In the three-channel video installation titled ‘I’ve always demanded more from the sunset’ (2022) by artist Eli Cortiñas, an AI voice warns us about humanity’s brutal nature and tendency towards killing, while showing accelerated footage of mushrooms growing. As mentioned by curator Vanina Saracino, a deliberate decision was made not to black out the windows of the room so as to create a connection between the mushrooms growing in the video and the ones growing right outside. The entanglement of the exhibition with the Archenhold Observatory and even the nature outside is the strength of the overall curation of the biennial. It goes beyond the white cube to explore other spaces of matter and alternative knowledge.
Outside, visitors can stroll through ‘Coffee Ground Imaginaries’ (2022), a planned walk winding past a series of banners and stickers by Anna Ehrenstein and the artist duo 4DHD. Each piece contains a QR code that triggers an augmented reality landscape wherein a sage rises from coffee grounds and reads a fortune from the patterns they create.
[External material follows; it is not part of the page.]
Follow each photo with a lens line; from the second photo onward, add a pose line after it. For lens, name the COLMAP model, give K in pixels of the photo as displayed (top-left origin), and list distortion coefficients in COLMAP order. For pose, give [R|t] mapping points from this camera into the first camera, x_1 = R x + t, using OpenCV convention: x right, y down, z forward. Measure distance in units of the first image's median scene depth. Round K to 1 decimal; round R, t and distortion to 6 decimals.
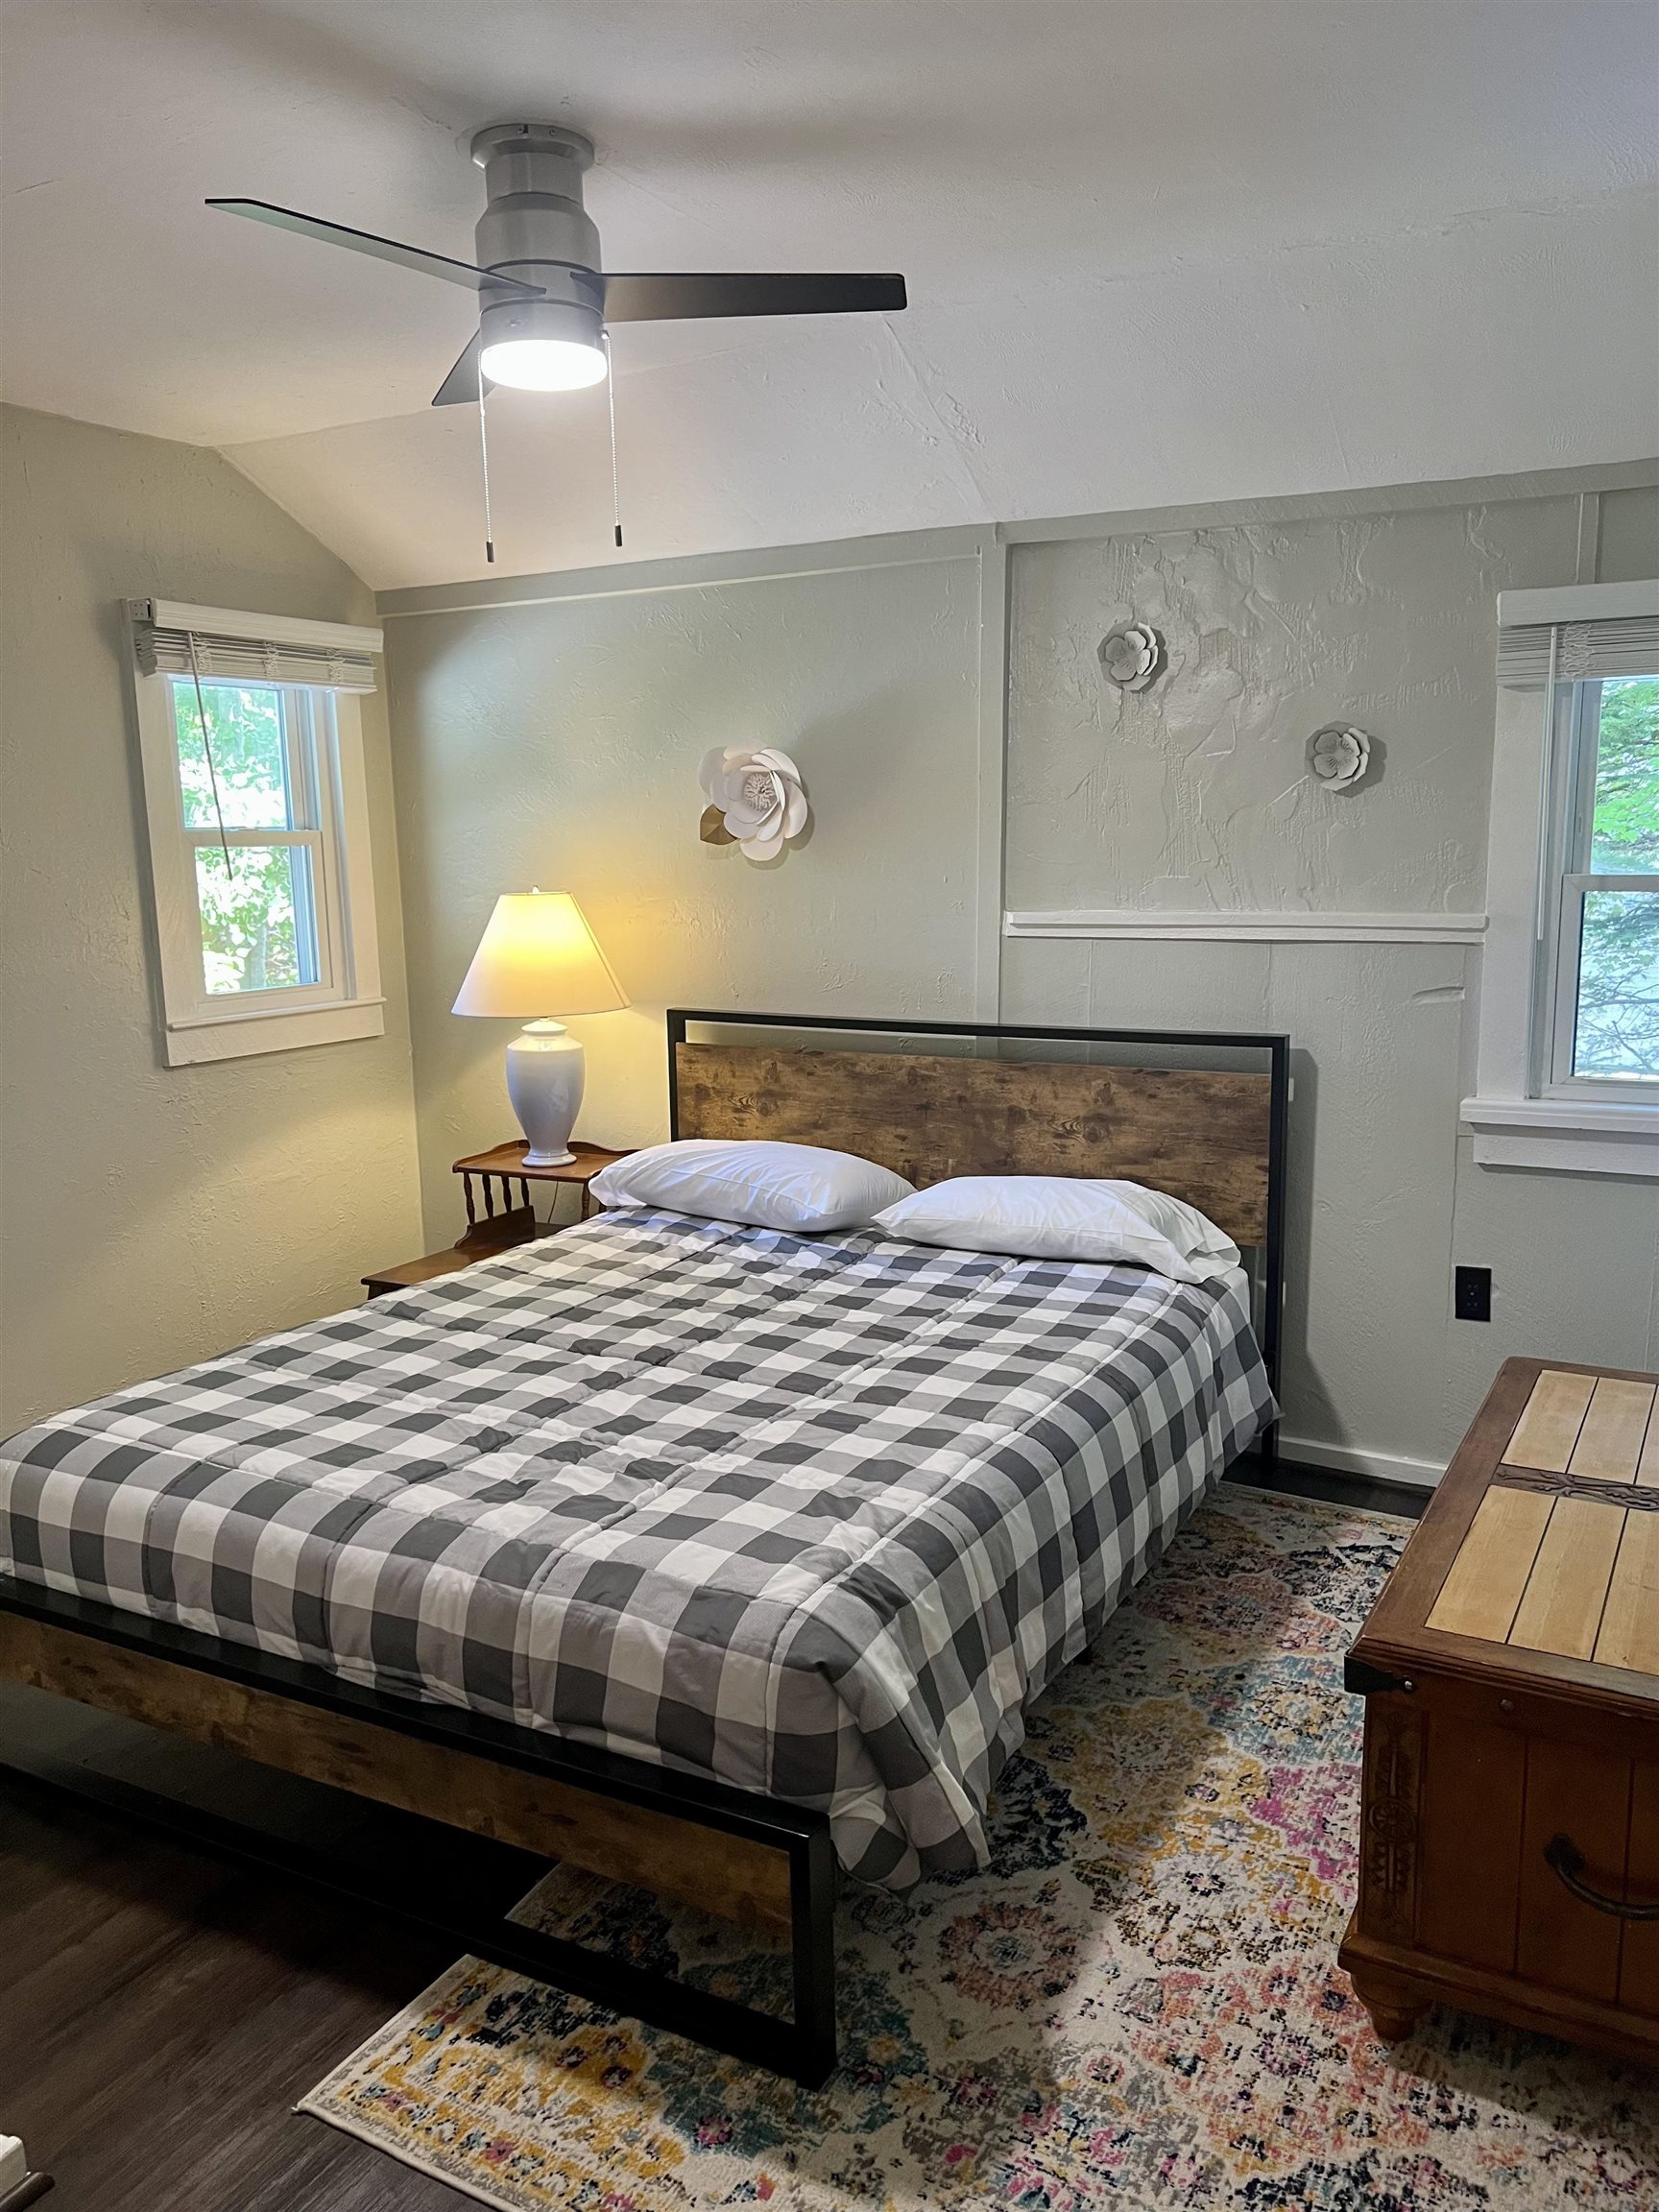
lens RADIAL K [[1676.6, 0, 796.0], [0, 1676.6, 1122.8], [0, 0, 1]] dist [0.079577, -0.092998]
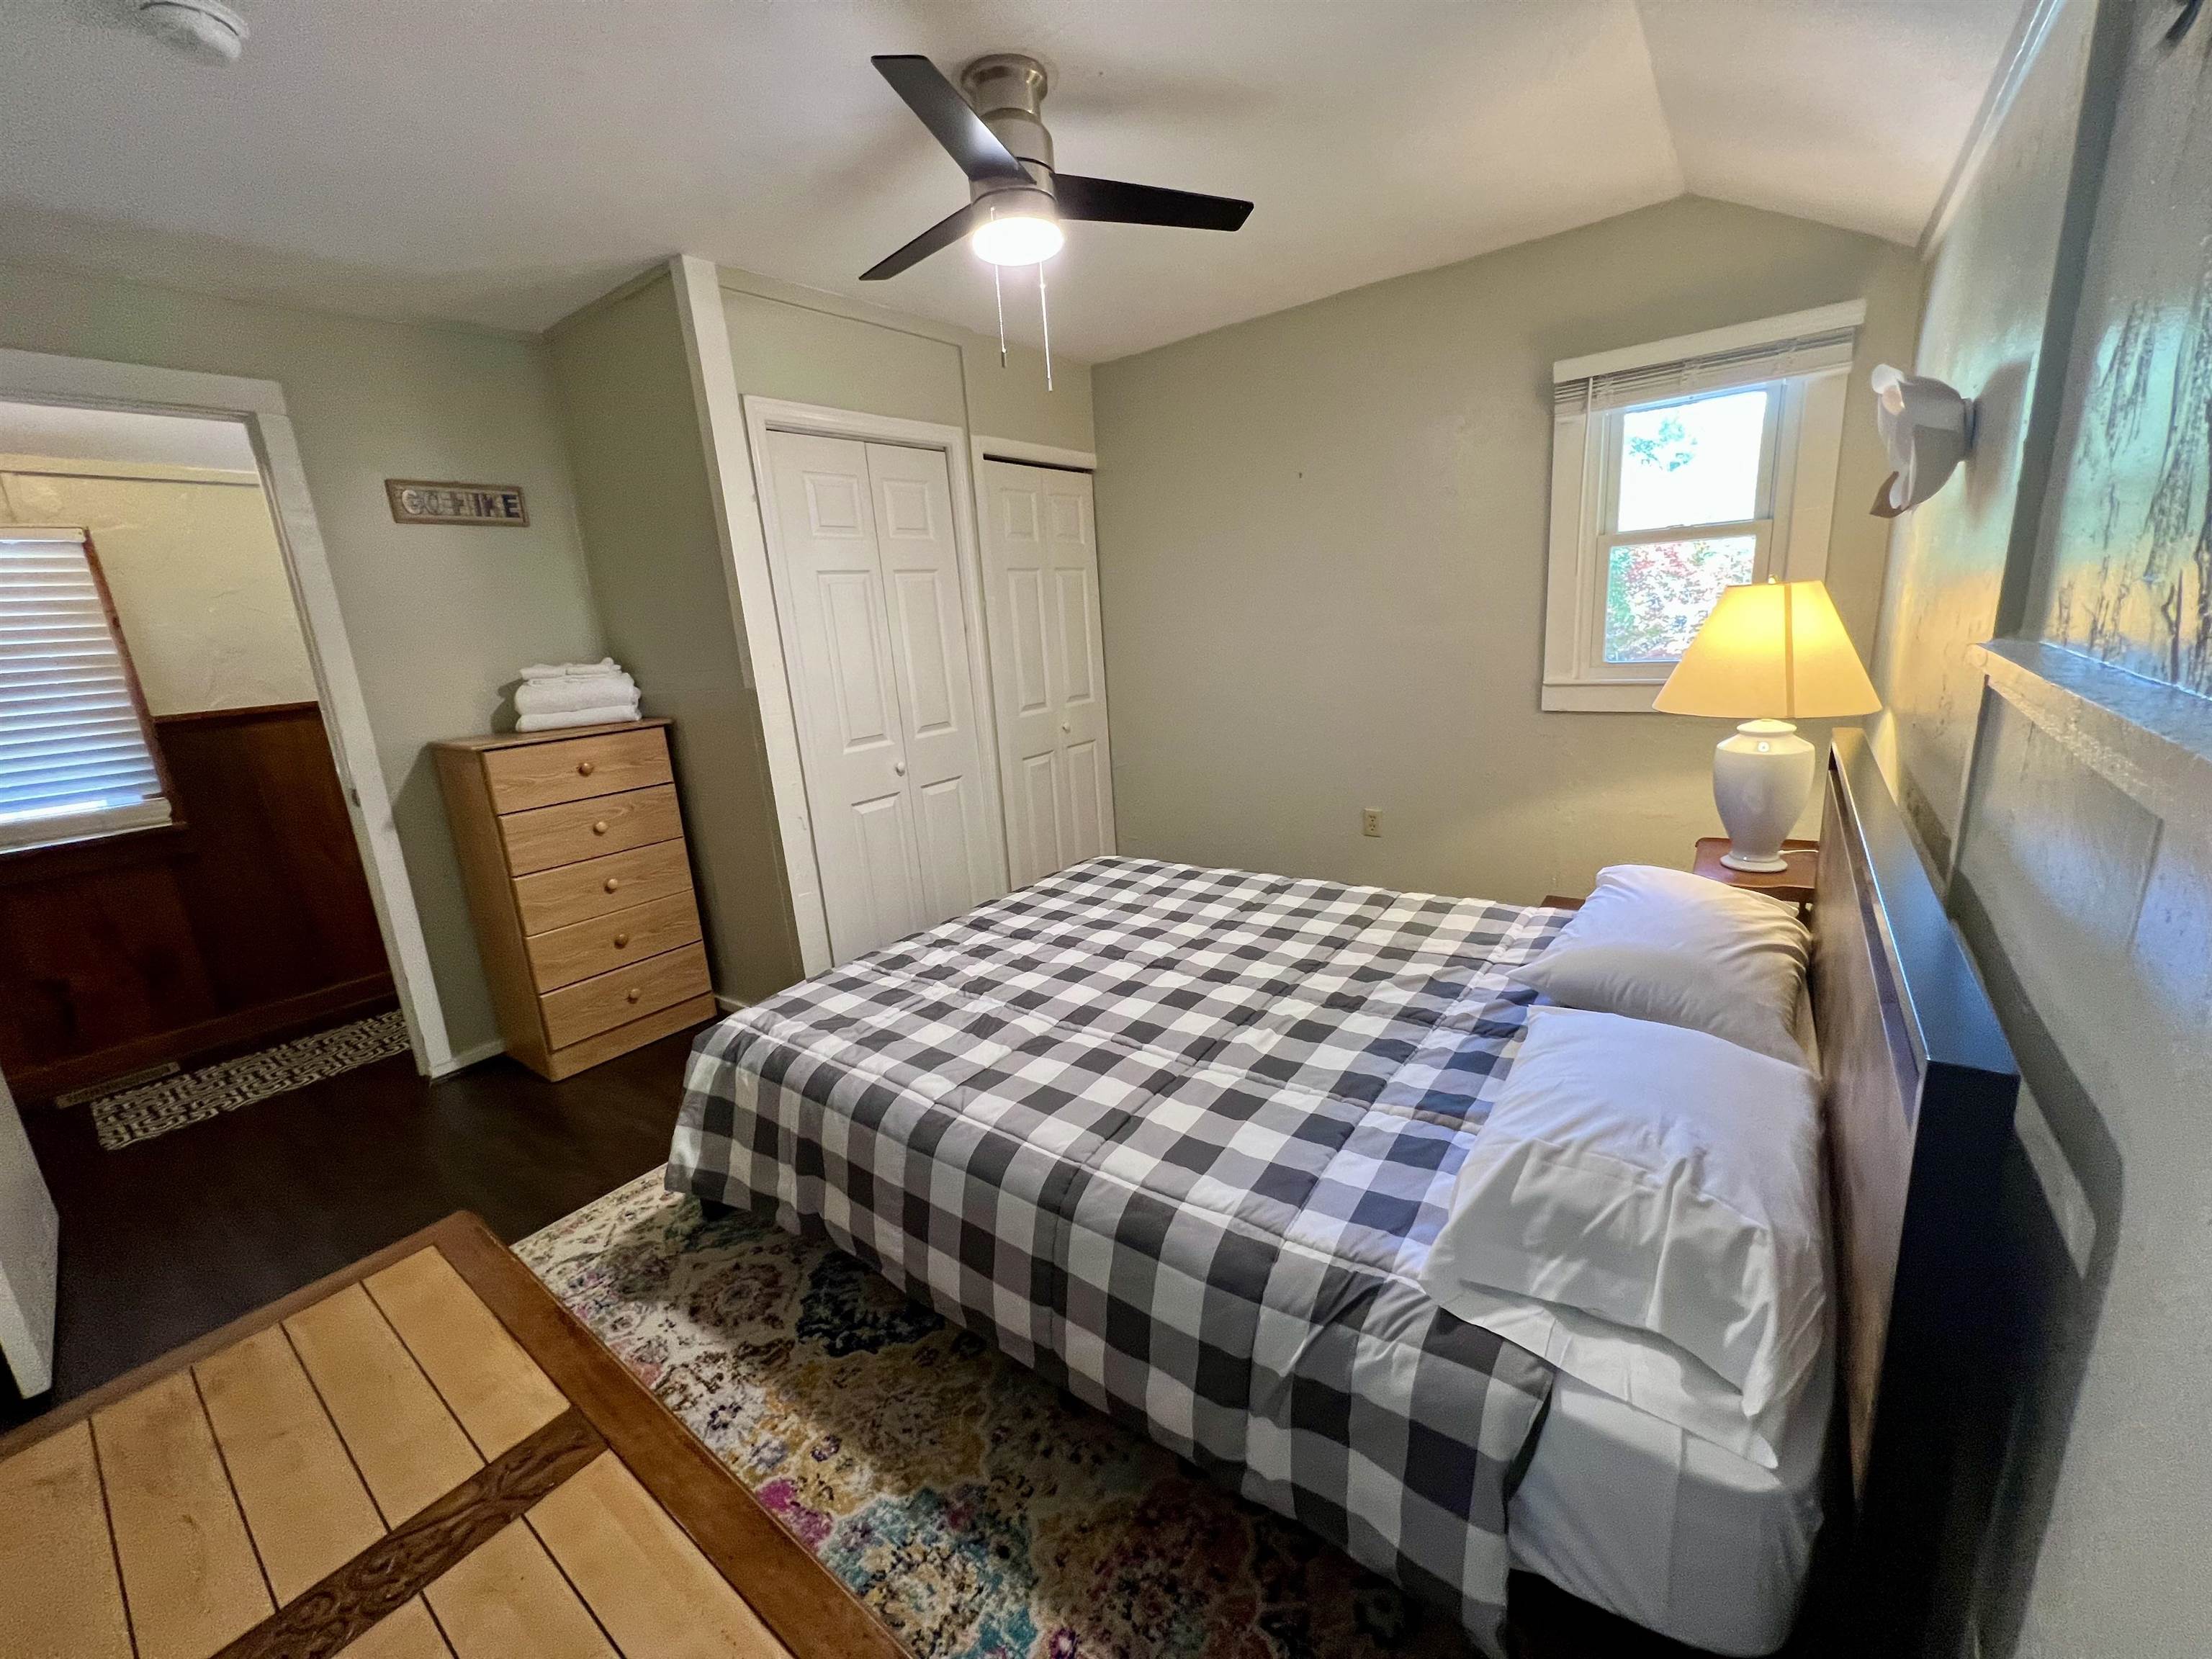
lens RADIAL K [[882.8, 0, 1105.8], [0, 882.8, 821.0], [0, 0, 1]] dist [-0.000374, 0.000286]
pose [[-0.123186, 0.262822, -0.956948, 0.705859], [-0.091775, 0.957143, 0.274690, -0.198020], [0.988131, 0.121662, -0.093786, 1.248121]]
Perhaps the most illuminating aspect of the piece is that it brings attention to a particularly dark history that took place just outside the observatory. The walk ends at the Karpfenteich, a man-made lake built as a human zoo for the people enslaved and brought to Germany from its colonial time. After many years of activism, it is recognized with just a brief infographic.
SCB does not shy away from engaging the colonial legacy of the observatory and its surrounding environment and even attempts to combat it through art pieces that aim to dismantle hierarchies. The biennial raised many important questions, such as what would happen if we were to recognize the vitality of “other minds” and thus open the door to ontological pluralities? What would happen if we were to challenge the idea that matter is inactive and lifeless? Our existence is made up of a web of complex interrelationships of which we have only touched the surface.